Compassion must begin in the family, a microcosm of life. How can we be compassionate in the world if we cannot be compassionate with spouses, children, bothers or sisters. The parent who reprimands a child who accidentally smudges a wall with a handprint has missed an opportunity to sow love and understanding for that child. A spouse who becomes impatient with his or her spouse for a minor misunderstanding or inconvience has lost an opportunity for the bond of love between them to grow.

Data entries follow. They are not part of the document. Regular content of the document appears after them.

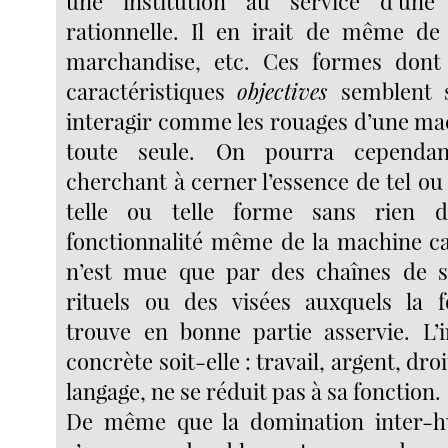
une institution au service d’une f
rationnelle. Il en irait de même de 
marchandise, etc. Ces formes dont
caractéristiques
objectives
semblent 
interagir comme les rouages d’une ma
toute seule. On pourra cependan
cherchant à cerner l’essence de tel ou
telle ou telle forme sans rien d
fonctionnalité même de la machine ca
n’est mue que par des chaînes de si
rituels ou des visées auxquels la f
trouve en bonne partie asservie. L’in
concrète soit-elle : travail, argent, dro
langage, ne se réduit pas à sa fonction.
De même que la domination inter-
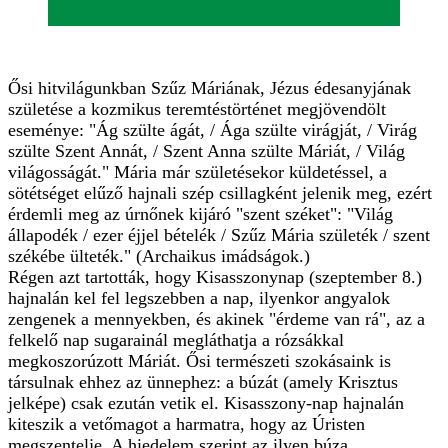
Ősi hitvilágunkban Szűz Máriának, Jézus édesanyjának
születése a kozmikus teremtéstörténet megjövendölt
eseménye: "Ág szülte ágát, / Ága szülte virágját, / Virág
szülte Szent Annát, / Szent Anna szülte Máriát, / Világ
világosságát." Mária már születésekor küldetéssel, a
sötétséget elűző hajnali szép csillagként jelenik meg, ezért
érdemli meg az úrnőnek kijáró "szent széket": "Világ
állapodék / ezer éjjel bételék / Szűz Mária születék / szent
székébe ülteték." (Archaikus imádságok.)
Régen azt tartották, hogy Kisasszonynap (szeptember 8.)
hajnalán kel fel legszebben a nap, ilyenkor angyalok
zengenek a mennyekben, és akinek "érdeme van rá", az a
felkelő nap sugarainál megláthatja a rózsákkal
megkoszorúzott Máriát. Ősi természeti szokásaink is
társulnak ehhez az ünnephez: a búzát (amely Krisztus
jelképe) csak ezután vetik el. Kisasszony-nap hajnalán
kiteszik a vetőmagot a harmatra, hogy az Úristen
megszentelje. A hiedelem szerint az ilyen búza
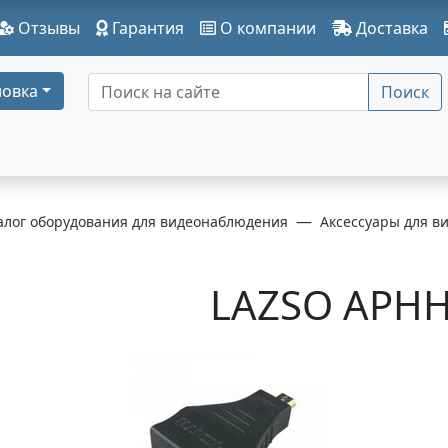
Отзывы
Гарантия
О компании
Доставка
овка
Поиск
алог оборудования для видеонаблюдения
Аксессуары для в
LAZSO APH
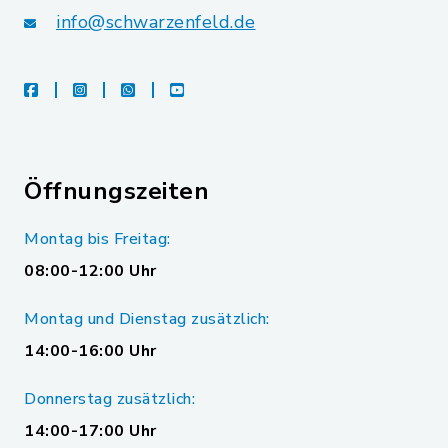
info@schwarzenfeld.de
facebook
instagram
whatsapp
youtube
Öffnungszeiten
Montag bis Freitag:
08:00-12:00 Uhr
Montag und Dienstag zusätzlich:
14:00-16:00 Uhr
Donnerstag zusätzlich:
14:00-17:00 Uhr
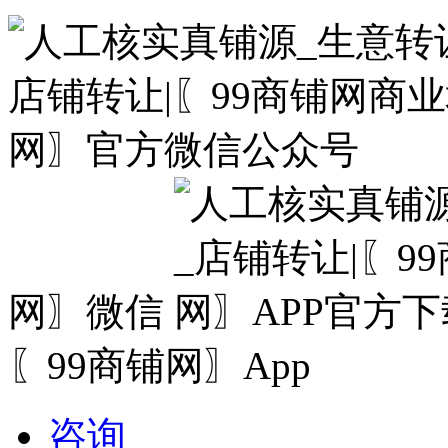
网〗微信
〖99商铺网〗App
咨询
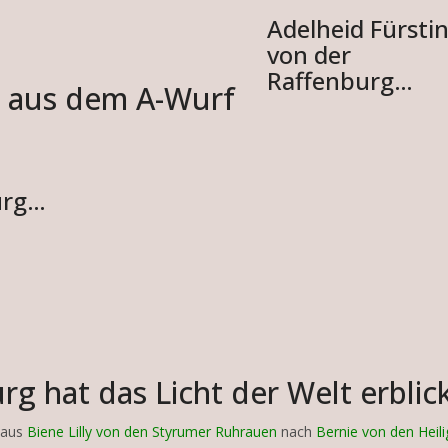
Adelheid Fürsti
von der
Raffenburg…
n aus dem A-Wurf
urg…
g hat das Licht der Welt erblic
 aus
Biene Lilly von den Styrumer Ruhrauen
nach
Bernie von den Heil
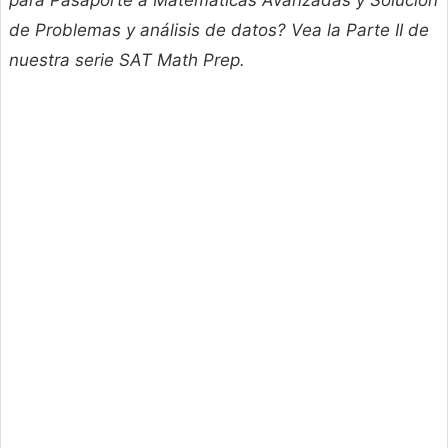
para Pasaporte a Matemáticas Avanzadas y Solución
de Problemas y análisis de datos? Vea la Parte II de
nuestra serie SAT Math Prep.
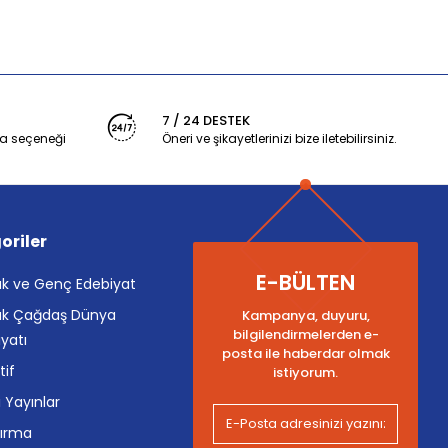
7 / 24 DESTEK
a seçeneği
Öneri ve şikayetlerinizi bize iletebilirsiniz.
oriler
E-BÜLTEN
k ve Genç Edebiyat
k Çağdaş Dünya
Kampanya, duyuru,
bilgilendirmelerden e-
yatı
posta ile haberdar olmak
tif
istiyorum.
i Yayınlar
tırma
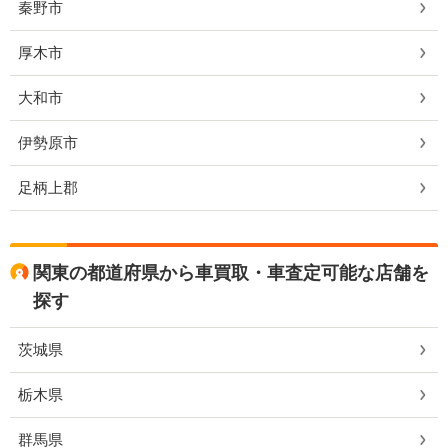
秦野市
厚木市
大和市
伊勢原市
足柄上郡
関東の都道府県から車買取・車査定可能な店舗を
探す
茨城県
栃木県
群馬県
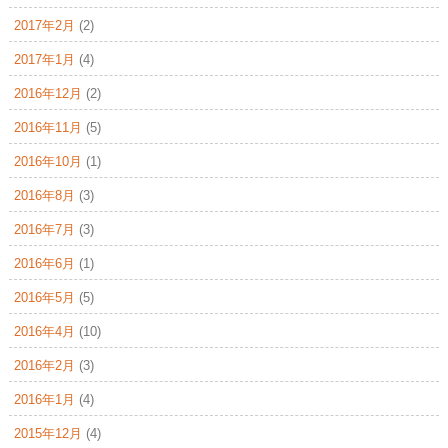
2017年2月
(2)
2017年1月
(4)
2016年12月
(2)
2016年11月
(5)
2016年10月
(1)
2016年8月
(3)
2016年7月
(3)
2016年6月
(1)
2016年5月
(5)
2016年4月
(10)
2016年2月
(3)
2016年1月
(4)
2015年12月
(4)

Compassion requires constant dedication to the understanding that we are all one, we are all interdependent and what affects one directly affects all indirectly. We cannot escape the fact that this oneness enjoins us to identify with anyone who is suffering and, if you will, join them in their distress. We must realize that through the compassion of our Heavenly Father all that we have, all that we are graced with is given to us by Him. We do not achieve. Rather we accept and we must share these gifts with others.

Dear God,
As you draw me ever deeper into your heart, I discover that my
companions on the journey are women and men loved by you
as fully and as intimately as I am. In Your compassionate heart,
there is a place for all of them. No one is excluded.
Give me a share in your compassion, dear God, so that your
unlimited love may become visible in the way I love my brothers and sisters.
Amen.
Henri J.M. Nouwen

Perhaps no other group is more deserving, more in need of compassion than the children of the world. So many, too many are born in dire circumstances, deprived of adequate food, adequate medical care, adequate housing, many being forced to flee wars and persecution. The children on these pages come to us because the medical care they require is beyond the reach of their parents. This is the lot of too many children in the world and requires out utmost compassion and love for them.

We thank you for supporting our children and the children of the world. We wish you God’s peace and ask for your prayers.